Die Parade ist vorbeigegangen: Das Alltagsleben im Großbritannien des zwanzigsten Jahrhunderts

Die Parade ist vorbeigegangen: Das Alltagsleben im Großbritannien des zwanzigsten Jahrhunderts (Julian Dutton)

Originaltitel:

The Parade's Gone by: Everyday Life in Britain in the twentieth century

Inhalt des Buches:

Die Wahrheit von irgendetwas liegt nicht in dem, was jemand darüber berichtet.
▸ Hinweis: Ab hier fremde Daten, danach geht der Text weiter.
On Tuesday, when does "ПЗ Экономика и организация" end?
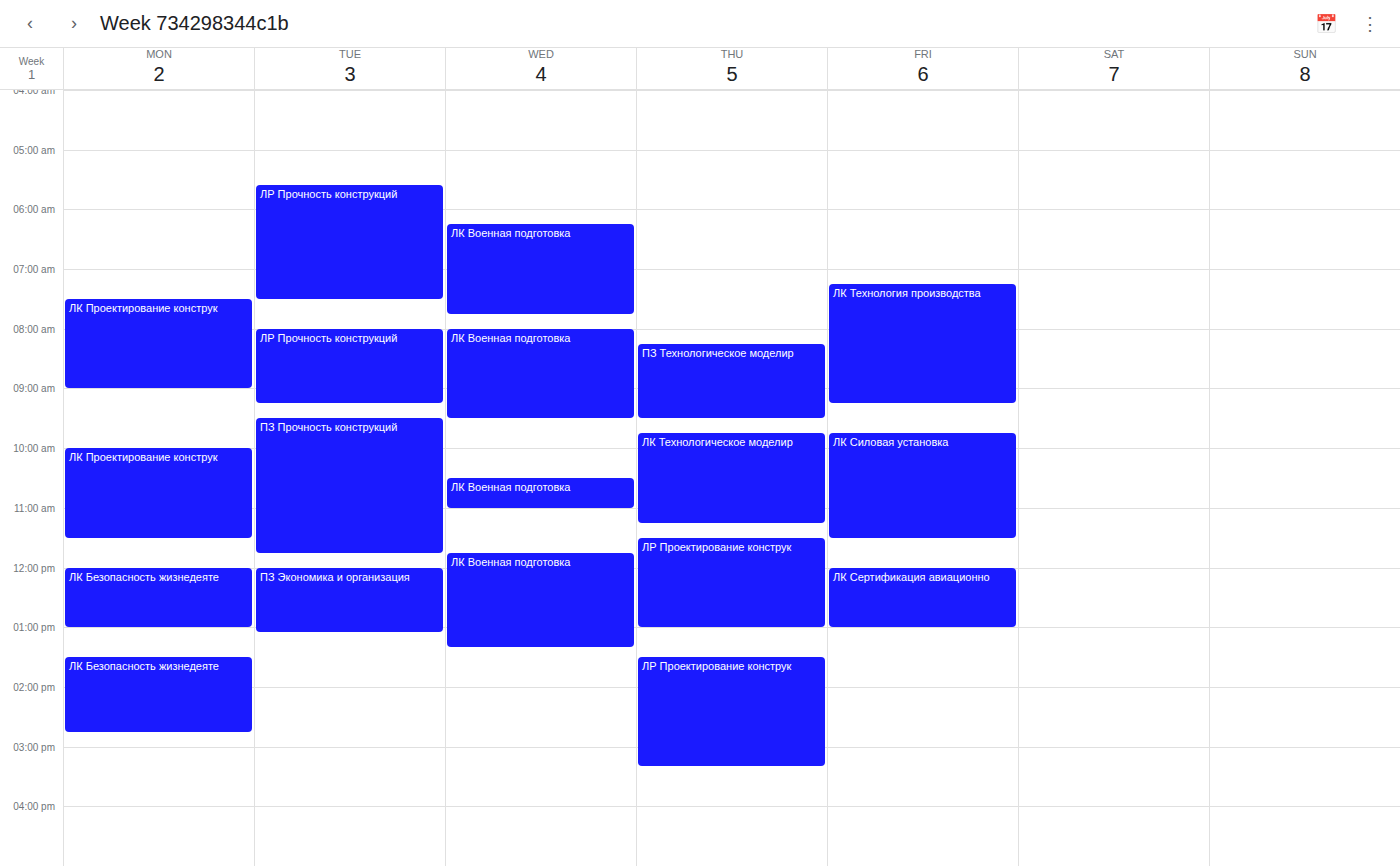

Sie liegt in all den kleinen Tatsachen der Zeit, in einer Zeitungsannonce.

Josephine Tey, "Die Tochter der Zeit".

The Parade's Gone By ist die Geschichte des Alltagslebens im Großbritannien des zwanzigsten Jahrhunderts, inspiriert von den Tagebüchern eines Mannes, der von 1878 bis 1974 lebte. Mein Vater entdeckte die Tagebücher in einer muffigen alten Truhe bei einer Auktion, als ich noch ein Junge war. Wenn Ihnen die Vorstellung gefällt, ein Zeitreisender zu sein, dann könnte Ihnen dieses Buch gefallen, denn es ist ein Augenzeugenbericht, der Tag für Tag das Leben unserer Urgroßeltern beschreibt.
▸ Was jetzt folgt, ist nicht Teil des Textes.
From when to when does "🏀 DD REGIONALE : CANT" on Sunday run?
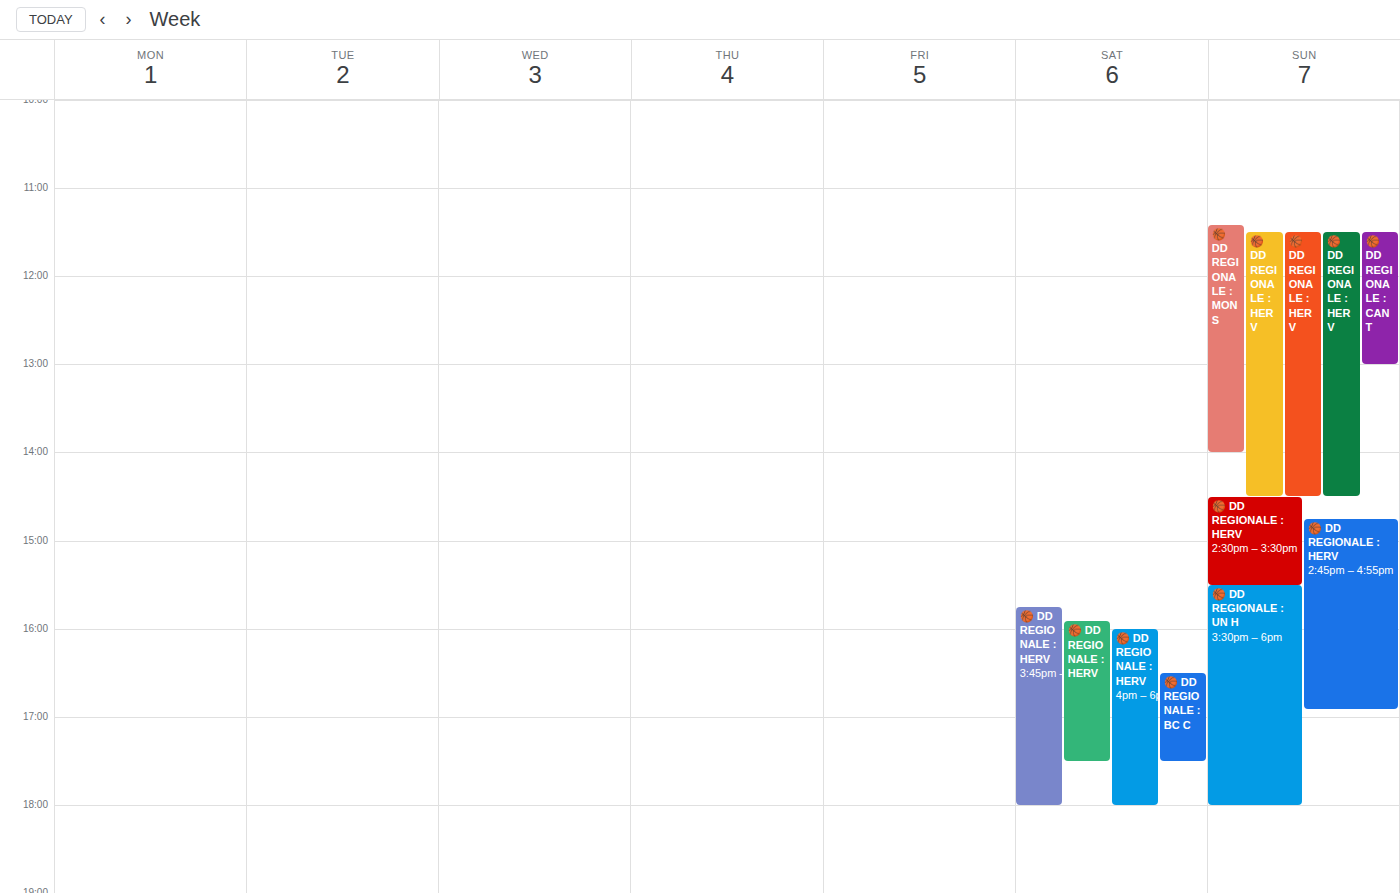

Die Geschichte des zwanzigsten Jahrhunderts ist schon oft erzählt worden, und wir sind mit den groben Zügen vertraut - das edwardianische England, der Große Krieg, der Generalstreik, der Blitz, die Rationierung, Rock & Roll, die Sechzigerjahre. Dieses Buch erzählt diese Geschichte im weiteren Sinne, lenkt aber den Blick des Lesers vom politischen, wirtschaftlichen und historischen Geschehen auf die lokalen, farbenfrohen Details des gewöhnlichen Familienlebens.

Thomas Sibley war ein Handelsreisender, der 1878 in London geboren wurde. Von 1900 bis 1972 führte er für jeden Tag seines Lebens ein Tagebuch. Als er geboren wurde, trieb sich Jack the Ripper in den Straßen herum, und als er starb, waren die Mondlandungen bereits Schnee von gestern. Jahrhunderts: Er beschreibt die Straßen, Geschäfte, Cafés, Musiksäle, Kinos, Pensionen, Küstenstädte, Essen, Trinken, Arztbesuche, Urlaube, Krankheiten, Weihnachten, Geburten, Eheschließungen und Todesfälle.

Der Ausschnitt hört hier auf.